I obviously should have noted: :-(

Then f(x) is irreducible in $$ \mathbb{Z}[x] $$ and $$ \mathbb{Q}[x] $$

Peter

 

[Deveno]

It is a theorem (Gauss' lemma) that if a polynomial with integer coefficients factors over the rationals, it factors over the integers. A proof would take too long to state here, but rests on the notion of primitive polynomials (one for which the gcd of the coefficients is 1). In fact, a similar result holds for any UFD R, and its field of fractions Q(R).

As to the use of the basis $\{\theta^2,\theta,1\}$...we employ this to show that the coefficients $a_1,a_2,a_3$ of $a_1\theta^2 + a_2\theta + a_3 \in \Bbb Q(\theta)$ are UNIQUE. Thus if two "polynomials" (which are linear combinations of powers of $\theta$ over $\Bbb Q$, in the same way that polynomials are linear combinations of powers of $x$ (an "indeterminate") over $\Bbb Q$) in $\theta$ of degree < 3 are equal, they have the same coefficients. One can also use the division algorithm to establish this. But if you are going to study field theory, you really need to get comfortable with linear algebra.
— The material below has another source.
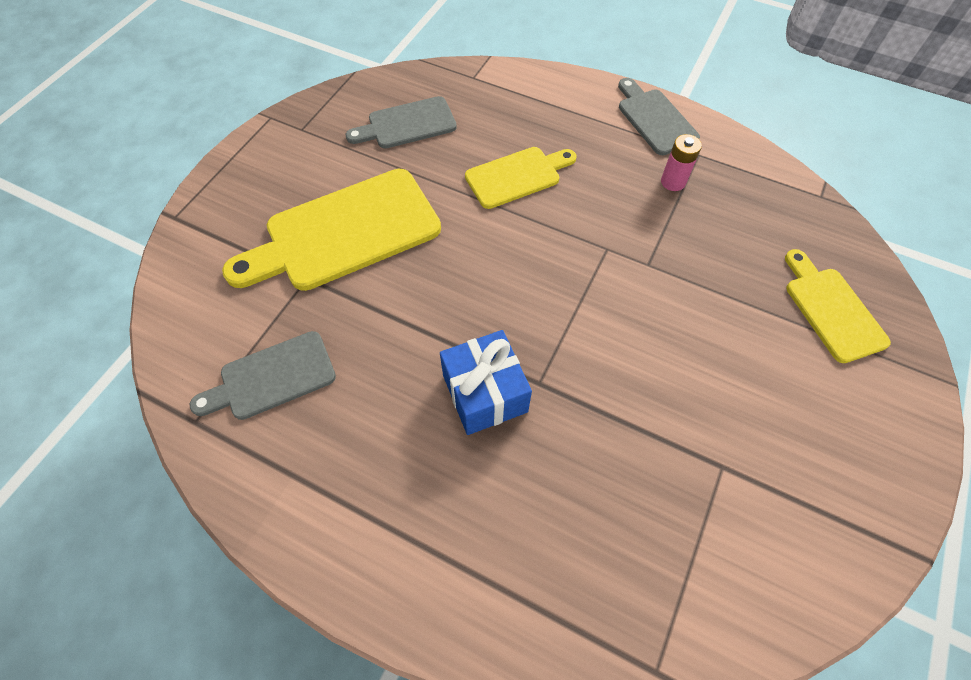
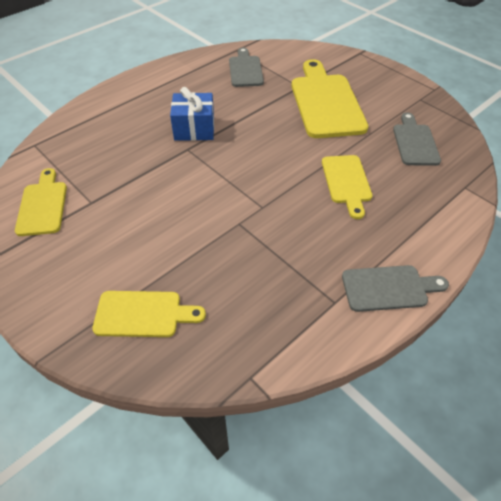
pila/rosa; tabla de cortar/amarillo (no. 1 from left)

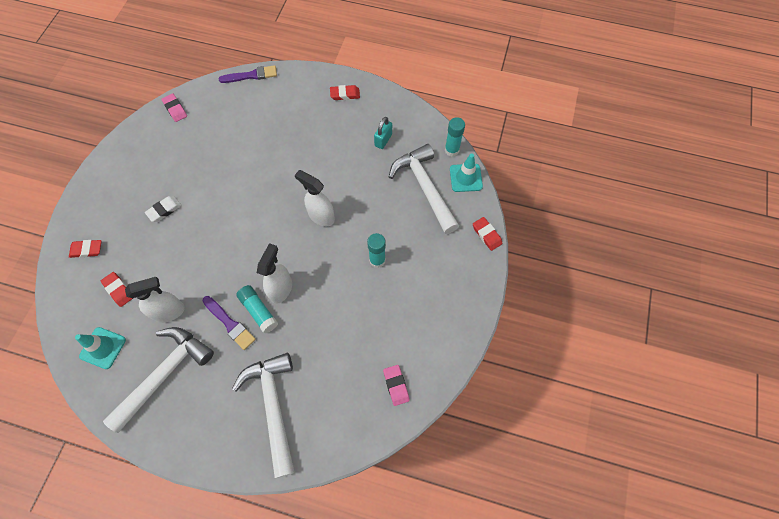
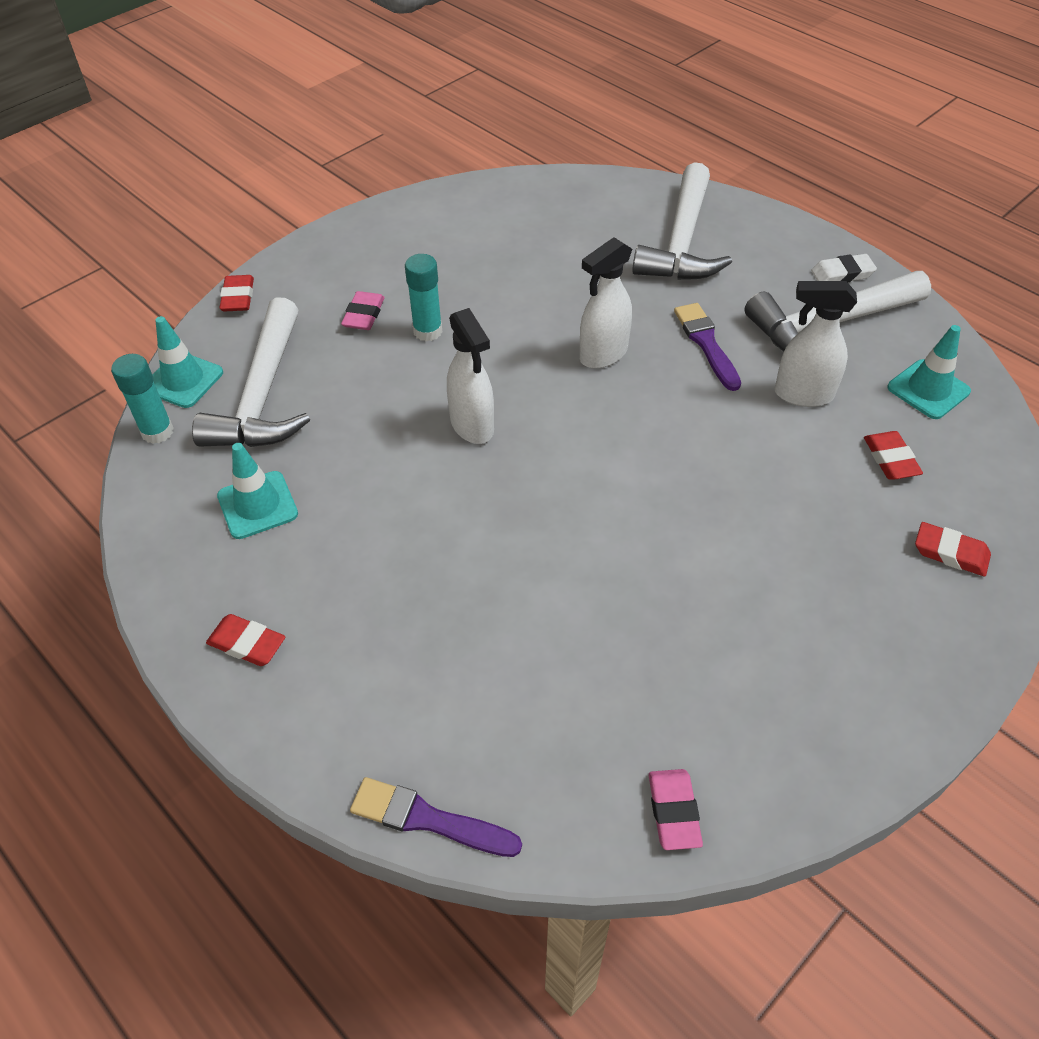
goma de borrar/blanco; barra de pegamento/turquesa (no. 1 from left in the first image); cono de tráfico/turquesa (no. 2 from left); goma de borrar/rosa (no. 1 from left)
It is a theorem of linear algebra that the coefficients of a vector $v$ in any basis are uniquely determined. This is NOT true in the quotient ring $\Bbb Q[x]/(p(x))$, the coefficients of the polynomial $f(x)$ are not uniquely determined by $\tilde{f}(x) = f(x) + (p(x))$ UNLESS $\text{deg}(f) < \text{deg}(p)$ (many, many polynomials lie in the coset).